La peinture de Vanités.



Le terme « vanité » vient du latin vanitas (de vanus, « vide »), désignant la futilité, le vide des choses humaines. Dès l’Antiquité, les philosophies gréco-romaines insistent sur le caractère éphémère de la vie : du memento mori (« souviens-toi que tu es mortel ») stoïcien au carpe diem épicurien, l’homme est invité à vivre avec modération et à ne pas s’attacher aux biens terrestres. Ce thème traverse ensuite le Moyen Âge, où la mort est omniprésente dans l’iconographie chrétienne, notamment via les « danses macabres » et les représentations de transis (trépassés) qui montrent la mort comme inéluctable et égalisatrice.

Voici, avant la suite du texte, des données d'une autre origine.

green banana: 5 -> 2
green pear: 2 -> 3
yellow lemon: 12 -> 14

La vanité en tant que genre pictural autonome apparaît véritablement au XVIIème siècle, surtout dans les Provinces-Unies (Pays-Bas), autour des années 1620, à Leyde. Elle est probablement le fruit de la rencontre entre les techniques raffinées de la nature morte flamande et l’idéologie protestante, calviniste, qui insiste sur la précarité des biens matériels et la empté (vanitas) des ambitions humaines. Le centre est Leyde, dans une atmosphère marquée par le calvinisme. Quand le genre essaimera en Europe, la Contre-Réforme catholique y trouvera aussi son compte.

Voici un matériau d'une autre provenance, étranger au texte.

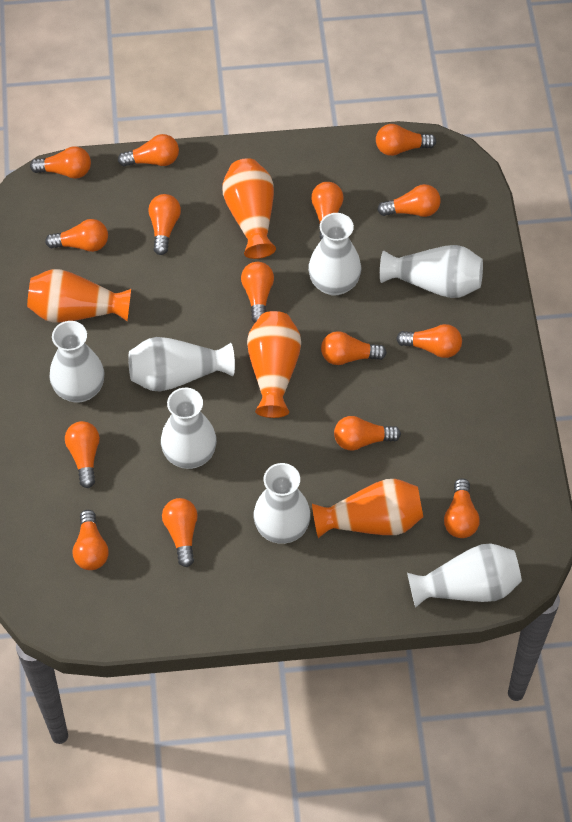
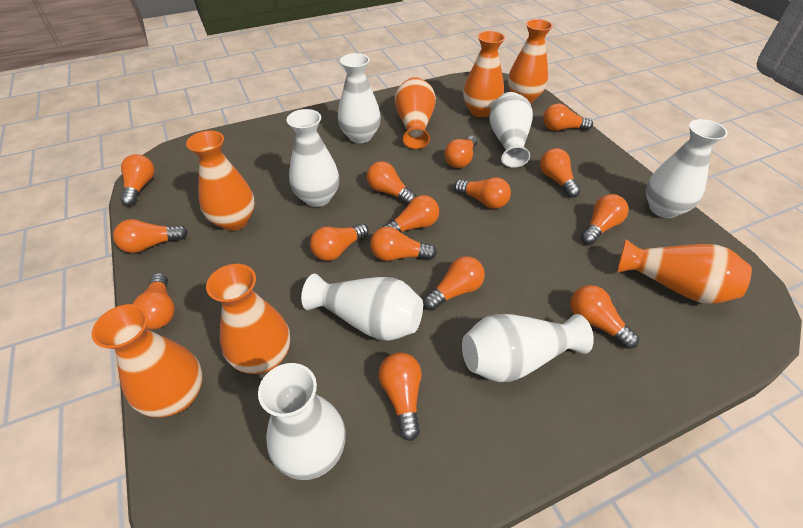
orange vase: 4 -> 7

Ce « siècle d’or » flamand (1584–1702) voit prospérer plus de 700 peintres spécialisés dans le paysage, la scène de genre et surtout la nature morte. La vanité exploite toutes les techniques picturales de la nature morte : maîtrise des glacis, de la lumière, composition élaborée, rendu hyper-réaliste des objets. À la faveur du rayonnement de la peinture flamande et des échanges internationaux, le genre de la vanité s’étend progressivement au reste de l’Europe, notamment aux pays catholiques du sud (France, Italie, Espagne), où il reste cependant un genre mineur.

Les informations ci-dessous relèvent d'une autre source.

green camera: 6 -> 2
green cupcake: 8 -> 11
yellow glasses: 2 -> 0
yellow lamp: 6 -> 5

Un événement historique particulier contribue à renforcer la symbolique de la vanité : la « tulipomanie » (crise de la tulipe) dans les années 1630–1640, considérée comme la première crise capitaliste de l’histoire. La tulipe, objet de luxe et de spéculation, dont la valeur s’effondre brutalement, devient un symbole puissant de la vanité du luxe et de la fragilité des richesses. Elle apparaît ainsi dans de nombreuses vanités, renforçant le message moral : les biens terrestres sont précaires, leur valeur est illusoire.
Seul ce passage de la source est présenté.